Shipboard troops or troops serving on a vessel are called Marines
Macos are marines (low rent ones)
Not necessarily. Until the 90s the Chinese Navy was considered part of the Army. The largest amphibious assault in world history was conducted by Allied troops including the US Army, which- at the time- had it's own boats and landing craft. The US Marines were busy elsewhere. The US participation in the invasion of Japan would have consisted of US Army divisions.
Major Hayes referred to training at an Army post, which would subtly identify them as soldiers. In addition, all of the named characters are referred to by ranks used by armies- they don't have any Lance Corporals or Gunnery Sergeants, ranks unique to marines.

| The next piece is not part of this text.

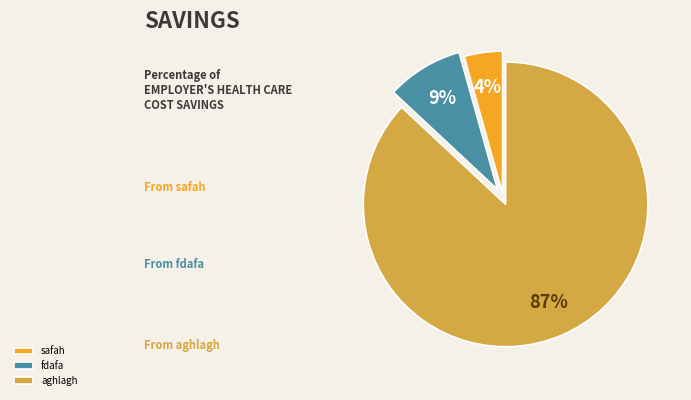

Count the number of slices in the pie.

3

Given that many marines have rich histories it is likely they would have also had distinctive uniform items like the EGA (US Marines) or the green beret (Royal Marines). The MACO insignia is more like an army unit patch- and positioned that way on the uniform.

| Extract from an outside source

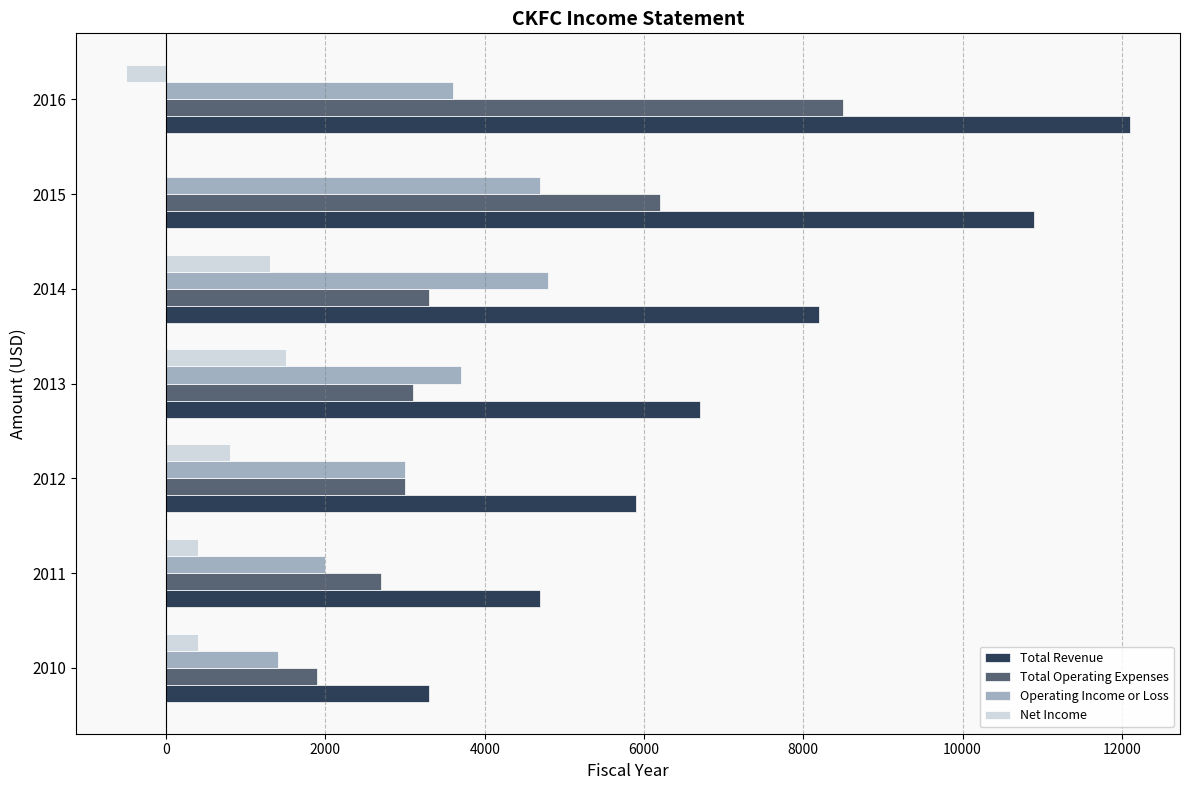

Between 2010 and 2013, which series saw the biggest shift?

Total Revenue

Originally Posted by sollvax
The Royal marines were the first fully uniformed disciplined marine force
The USMC is not the only kind of Marine
True, the Royal Marines were the first military units to be identified as Marines- or originally a "Maritime Regiment Afoot." If you mean that not all Marines have the global reach and diverse capabilities of the US Marine Corps, but all are amphibious infantry, that's true.
Is still think MACOs are soldiers. But, more to the point, the OP suggested having the option of enlisted ranks and MACO ranks. I would agree, at least for our BOFFs.